Cervical cancer is the third most common cancer in women worldwide, and it remains a leading cause of cancer-related death for women in developing countries. It occurs most often in sexually active women over age 30.
Many women with cervical cancer don’t realize they have the disease early on, because it usually doesn’t cause symptoms until the late stages.
- unusual bleeding, such as in between periods, after sex, or after menopause
- vaginal discharge that looks or smells different than usual
- pain in the pelvis
- needing to urinate more often
- pain during urination
4. Skin Cancer
Skin cancer is the abnormal growth of skin cells. It generally develops in areas that are exposed to the sun, but it can also form in places that don’t normally get sun exposure.
There are three main types of skin cancer: basal cell carcinoma, squamous cell carcinoma, and melanoma. Skin cancer is more common in fair skinned people because they have less of the protective pigment called melanin. People with darker skin are less likely to get skin cancer but they can still get skin cancer.
Anyone can get skin cancer but most cases of skin cancer are found in people older than 65 years of age.
5. Colon Cancer
Colon cancer also known as colorectal cancer is a type of cancer that starts in your colon (large intestine) or rectum.
Your colon and rectum are the organs that make up the lower portion of your digestive system.

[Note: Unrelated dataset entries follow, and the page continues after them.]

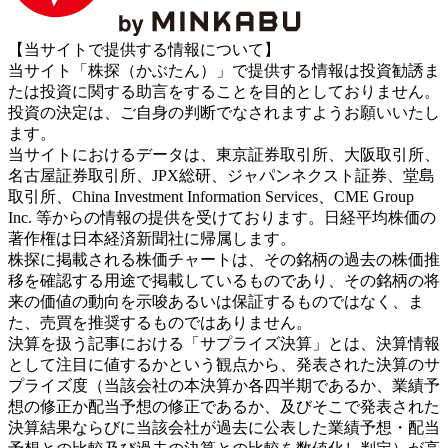
【当サイトで提供する情報について】
当サイト「株探（かぶたん）」で提供する情報は投資勧誘ま
たは投資に関する助言をすることを目的としておりません。
投資の決定は、ご自身の判断でなされますようお願いいたし
ます。
当サイトにおけるデータは、東京証券取引所、大阪取引所、
名古屋証券取引所、JPX総研、ジャパンネクスト証券、堂島
取引所、China Investment Information Services、CME Group
Inc. 等からの情報の提供を受けております。日経平均株価の
著作権は日本経済新聞社に帰属します。
株探に掲載される株価チャートは、その銘柄の過去の株価推
移を確認する用途で掲載しているものであり、その銘柄の将
来の価値の動向を示唆あるいは保証するものではなく、ま
た、売買を推奨するものではありません。
決算を扱う記事における「サプライズ決算」とは、決算情報
として注目に値するかという観点から、発表された決算のサ
プライズ度（当該会社の本決算か各四半期であるか、業績予
想の修正か配当予想の修正であるか、及びそこで発表された
決算結果ならびに当該会社が過去に公表した業績予想・配当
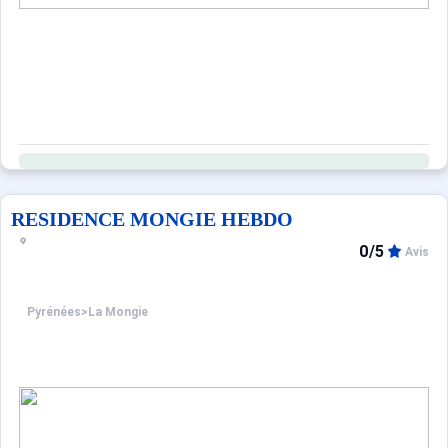
RESIDENCE MONGIE HEBDO
0/5
Avis
Pyrénées
>
La Mongie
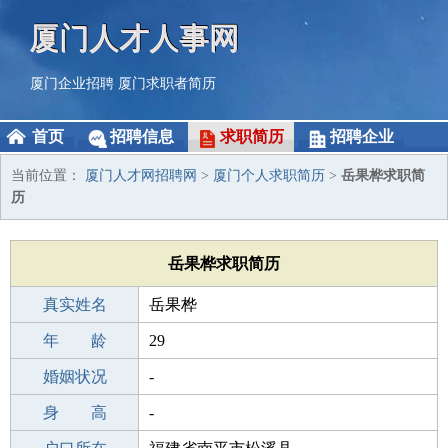
厦门人才人事网
厦门企业招聘
厦门求职者简历
首页
招聘信息
求职简历
招聘企业
当前位置：
厦门人才网招聘网
>
厦门个人求职简历
>
岳果桦求职简
历
岳果桦求职简历
真实姓名
岳果桦
性 别
年 龄
男
29
出生年月
婚姻状况
1997-12-08
-
学 历
身 高
中专
-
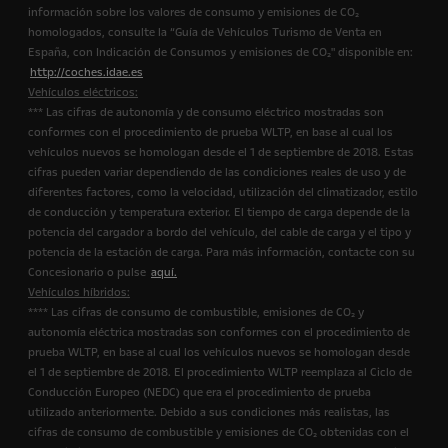
información sobre los valores de consumo y emisiones de CO₂
homologados, consulte la “Guía de Vehículos Turismo de Venta en
España, con Indicación de Consumos y emisiones de CO₂" disponible en:
http://coches.idae.es
Vehículos eléctricos:
*** Las cifras de autonomía y de consumo eléctrico mostradas son
conformes con el procedimiento de prueba WLTP, en base al cual los
vehículos nuevos se homologan desde el 1 de septiembre de 2018. Estas
cifras pueden variar dependiendo de las condiciones reales de uso y de
diferentes factores, como la velocidad, utilización del climatizador, estilo
de conducción y temperatura exterior. El tiempo de carga depende de la
potencia del cargador a bordo del vehículo, del cable de carga y el tipo y
potencia de la estación de carga. Para más información, contacte con su
Concesionario o pulse
aquí.
Vehículos híbridos:
**** Las cifras de consumo de combustible, emisiones de CO₂ y
autonomía eléctrica mostradas son conformes con el procedimiento de
prueba WLTP, en base al cual los vehículos nuevos se homologan desde
el 1 de septiembre de 2018. El procedimiento WLTP reemplaza al Ciclo de
Conducción Europeo (NEDC) que era el procedimiento de prueba
utilizado anteriormente. Debido a sus condiciones más realistas, las
cifras de consumo de combustible y emisiones de CO₂ obtenidas con el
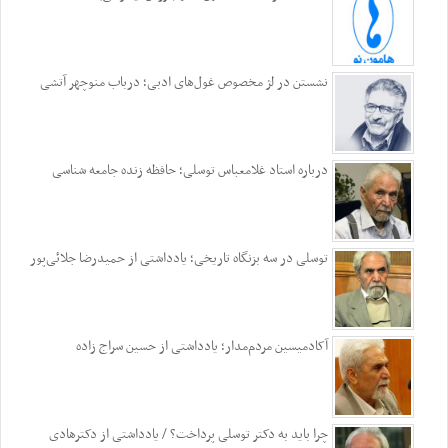
نشستن در لژ مخصوص غول‌های ادبی؛ درباب منوچهر آتشی
درباره استاد غلامعباس توسلی؛ حافظه زنده جامعه شناسی
توسلی در سه بزنگاه تاریخی؛ یادداشتی از حمیدرضا جلائی‌پور
آکادمیسین مردم‌مدار؛ یادداشتی از حسین سراج زاده
چرا باید به دکتر توسلی پرداخت؟ / یادداشتی از دکترهادی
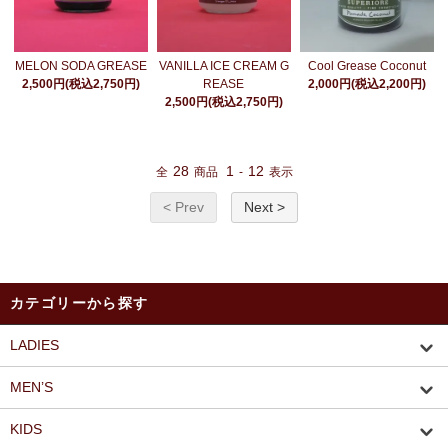
MELON SODA GREASE
VANILLA ICE CREAM G
Cool Grease Coconut
2,500円(税込2,750円)
REASE
2,000円(税込2,200円)
2,500円(税込2,750円)
28
1
12
全
商品
-
表示
< Prev
Next >
カテゴリーから探す
LADIES
MEN’S
KIDS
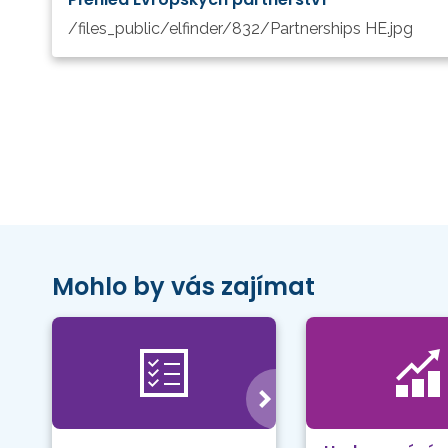
/files_public/elfinder/832/Partnerships HE.jpg
Mohlo by vás zajímat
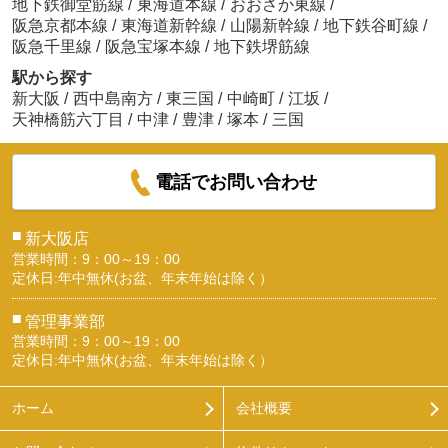
地下鉄御堂筋線
/
東海道本線
/
おおさか東線
/
阪急京都本線
/
東海道新幹線
/
山陽新幹線
/
地下鉄谷町線
/
阪急千里線
/
阪急宝塚本線
/
地下鉄堺筋線
駅から探す
新大阪
/
西中島南方
/
東三国
/
中崎町
/
江坂
/
天神橋筋六丁目
/
中津
/
豊津
/
塚本
/
三国
電話でお問い合わせ
■
新大阪店
営業時間：9：00～19：00
定休日:年中無休(お盆、年末年始は除く）
■
管理事業部
営業時間：9：00～19：00
定休日:年中無休(お盆、年末年始は除く）
ホーム
会社概要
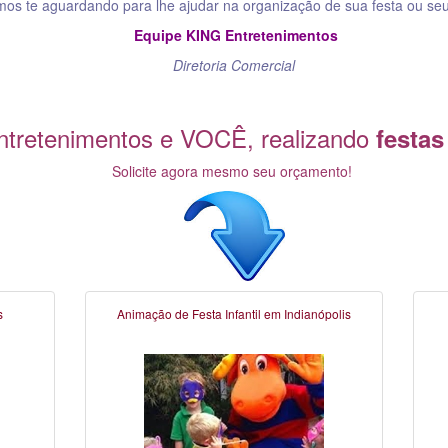
mos te aguardando para lhe ajudar na organização de sua festa ou seu
Equipe KING Entretenimentos
Diretoria Comercial
tretenimentos e VOCÊ, realizando
festas
Solicite agora mesmo seu orçamento!
s
Animação de Festa Infantil em Indianópolis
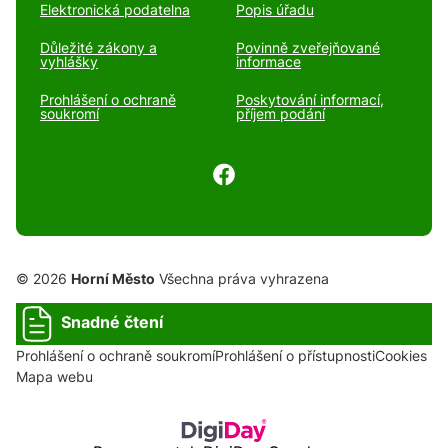
Elektronická podatelna
Popis úřadu
Důležité zákony a
Povinně zveřejňované
vyhlášky
informace
Prohlášení o ochraně
Poskytování informací,
soukromí
příjem podání
© 2026
Horní Město
Všechna práva vyhrazena
Snadné čtení
Prohlášení o ochraně soukromí
Prohlášení o přístupnosti
Cookies
Mapa webu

It is estimated that 1 in 25 women will develop colorectal cancer during their lifetime.
- blood in the stool
- a change in frequency or type of bowel movements, such as diarrhea, constipation, or narrow, ribbon-like stools
- the feeling of not emptying the bowels after a bowel movement
- abdominal pain, cramping or bloating
- nausea and vomiting
- loss of appetite
- fatigue and weakness
- unexplained weight loss
6. Endometrial Cancer
Endometrial cancer also known as Uterine cancer is a type of cancer that begins in the uterus. The uterus is the hollow, pear-shaped pelvic organ where fetal development occurs.
Endometrial cancer is often detected at an early stage because it frequently produces abnormal vaginal bleeding. If endometrial cancer is discovered early, removing the uterus surgically often cures endometrial cancer.
The most common symptom of endometrial cancer is abnormal vaginal bleeding, ranging from a watery and blood-streaked flow to a flow that contains more blood.
Other symptoms may include vaginal bleeding.